2 Kinder sahen die Welpen dort in der Mitte des staubigen Weges sitzen. Eine Dame kam an den kleinen Fellnäschen vorbei und ging weiter. Keiner kümmerte sich um die Hundekinder.

Es war so um die Mittagszeit, als Ancas mehrere Nachrichten bekam, dass 4 Welpen ausgesetzt aufgefunden wurden. Zusätzlich erhielt Anca auch mehrere Anrufe, in den ihr berichtet wurde, dass in Trusesti 4 Welpen Hilfe benötigen. Aber niemand erklärte sich bereit, die 4 Fellnäschen für eine kurze Zeit aufzunehmen und in Sicherheit zu bringen, bis sie die Kleinen abholen konnte.
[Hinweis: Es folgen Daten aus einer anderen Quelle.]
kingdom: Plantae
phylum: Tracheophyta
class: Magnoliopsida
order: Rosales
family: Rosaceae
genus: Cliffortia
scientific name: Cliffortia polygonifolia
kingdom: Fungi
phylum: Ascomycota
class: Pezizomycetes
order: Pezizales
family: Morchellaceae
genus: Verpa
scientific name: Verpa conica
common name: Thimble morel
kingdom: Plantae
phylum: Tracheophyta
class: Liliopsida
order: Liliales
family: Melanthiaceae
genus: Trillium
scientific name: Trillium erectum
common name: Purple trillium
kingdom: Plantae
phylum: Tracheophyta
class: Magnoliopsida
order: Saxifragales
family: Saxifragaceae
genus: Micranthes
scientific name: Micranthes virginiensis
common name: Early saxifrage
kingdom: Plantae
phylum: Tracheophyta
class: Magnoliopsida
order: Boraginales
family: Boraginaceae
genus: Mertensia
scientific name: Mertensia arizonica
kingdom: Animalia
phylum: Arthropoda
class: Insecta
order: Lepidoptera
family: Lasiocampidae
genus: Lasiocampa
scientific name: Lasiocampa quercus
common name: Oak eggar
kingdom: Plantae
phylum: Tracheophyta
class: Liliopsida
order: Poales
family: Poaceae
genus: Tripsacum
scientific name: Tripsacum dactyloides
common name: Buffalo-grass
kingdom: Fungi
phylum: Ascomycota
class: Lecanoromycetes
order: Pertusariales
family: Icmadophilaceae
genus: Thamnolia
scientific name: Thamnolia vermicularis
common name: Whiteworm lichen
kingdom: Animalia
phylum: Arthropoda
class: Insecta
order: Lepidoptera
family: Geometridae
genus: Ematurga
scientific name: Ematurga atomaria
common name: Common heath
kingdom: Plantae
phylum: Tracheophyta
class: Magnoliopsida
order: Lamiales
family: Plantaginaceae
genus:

Doch dann rief noch eine junge Frau Anca an und erklärte sich bereit, die 4 Welpen bis zum nächsten Morgen bei sich aufzunehmen, ihnen Wasser zu geben und etwas zu fressen. Anca versprach am nächsten Tag die 4 Hundekinder bei ihr abzuholen. Nun sind die 4 Welpen, 3 Mädchen und 1 Junge, bei Anca und werden aufgepäppelt. Es ist immer wieder für uns unverständlich, wie man einfach hilflose Hundebabys aussetzen kann. Einfach so ... !!!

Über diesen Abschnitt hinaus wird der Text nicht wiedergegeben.